There are very famous cases of both blackjack and roulette where additional information allows probability distributions to vary a lot from the assumption:
https://www.newscientist.com/article/dn ... to-set-up/
Packard should know. In the late 1970s, he and a group of other physics graduate students set out to create computers that could compute the sector of the wheel a roulette ball would land in. They hid these computers under their clothes or in their shoes, clicking buttons with their toes.

“In the best circumstances, we could predict the quadrant correctly,” says Packard. “We definitely got to the point where we were winning money, but we didn’t continue long enough to make large amounts.”


https://en.wikipedia.org/wiki/MIT_Blackjack_Team
The MIT Blackjack Team was a group of students and ex-students from Massachusetts Institute of Technology, Harvard Business School, Harvard University, and other leading colleges who used card counting techniques and more sophisticated strategies to beat casinos at blackjack worldwide. The team and its successors operated successfully from 1979 through the beginning of the 21st century.
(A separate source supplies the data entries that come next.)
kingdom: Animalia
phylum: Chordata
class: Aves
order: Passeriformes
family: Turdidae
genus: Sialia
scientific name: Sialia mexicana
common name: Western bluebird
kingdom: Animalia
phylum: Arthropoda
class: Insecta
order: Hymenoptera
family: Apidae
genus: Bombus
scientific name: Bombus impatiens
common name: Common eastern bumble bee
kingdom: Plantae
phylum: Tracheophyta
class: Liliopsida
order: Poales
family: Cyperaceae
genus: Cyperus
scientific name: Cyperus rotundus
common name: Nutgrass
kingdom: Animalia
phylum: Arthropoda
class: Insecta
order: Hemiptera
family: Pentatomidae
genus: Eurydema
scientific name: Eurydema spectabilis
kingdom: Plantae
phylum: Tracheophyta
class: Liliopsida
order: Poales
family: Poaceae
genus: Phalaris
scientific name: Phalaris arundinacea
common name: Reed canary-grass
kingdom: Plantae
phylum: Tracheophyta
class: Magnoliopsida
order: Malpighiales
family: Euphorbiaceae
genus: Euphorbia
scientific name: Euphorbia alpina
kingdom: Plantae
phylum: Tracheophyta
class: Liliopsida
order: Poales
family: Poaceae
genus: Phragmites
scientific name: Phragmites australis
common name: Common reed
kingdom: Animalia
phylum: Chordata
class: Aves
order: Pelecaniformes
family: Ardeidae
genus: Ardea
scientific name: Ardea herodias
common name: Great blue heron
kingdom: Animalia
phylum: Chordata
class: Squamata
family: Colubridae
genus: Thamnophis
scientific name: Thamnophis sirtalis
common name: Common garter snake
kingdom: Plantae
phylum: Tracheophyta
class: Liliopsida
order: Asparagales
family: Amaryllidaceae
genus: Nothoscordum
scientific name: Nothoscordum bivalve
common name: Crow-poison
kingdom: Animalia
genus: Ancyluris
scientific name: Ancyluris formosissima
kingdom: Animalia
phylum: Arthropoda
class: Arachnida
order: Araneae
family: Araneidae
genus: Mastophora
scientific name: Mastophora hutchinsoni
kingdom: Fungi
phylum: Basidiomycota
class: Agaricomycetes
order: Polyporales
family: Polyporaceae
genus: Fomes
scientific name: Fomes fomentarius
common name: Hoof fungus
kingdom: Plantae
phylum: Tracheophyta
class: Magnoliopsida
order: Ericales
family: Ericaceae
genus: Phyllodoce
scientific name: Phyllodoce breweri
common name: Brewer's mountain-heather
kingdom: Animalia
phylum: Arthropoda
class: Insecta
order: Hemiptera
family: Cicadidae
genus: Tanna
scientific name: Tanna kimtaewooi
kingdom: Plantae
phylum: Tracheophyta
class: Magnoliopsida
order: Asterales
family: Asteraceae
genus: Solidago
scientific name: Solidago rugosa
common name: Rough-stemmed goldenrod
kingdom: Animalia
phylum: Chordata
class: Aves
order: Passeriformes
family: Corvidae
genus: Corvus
Many other blackjack teams have been formed around the world with the goal of beating the casinos.


In the world of computing there's a lot to be said about the roles of PRNG and the ways it can be detected, for example:
http://www-users.math.umn.edu/~garrett/ ... /pRNGs.pdf
Or an analysis I once read about a game I played:
http://www.schwanenlied.me/yawning/XCOM/XCOMPRNG.html
Given the nature of the algorithm, running any in-depth battery of tests against it is sort of a futile gesture. By the nature of the algorithm it uses, any stringent test suite will expose the fact that the LCGs just aren't that great.

That serves as an interesting introduction to the idea of Linear congruential generators and how strings of results can differ from random strings, via things like serial correlations even while individual results might fit a uniform distribution in their specified range.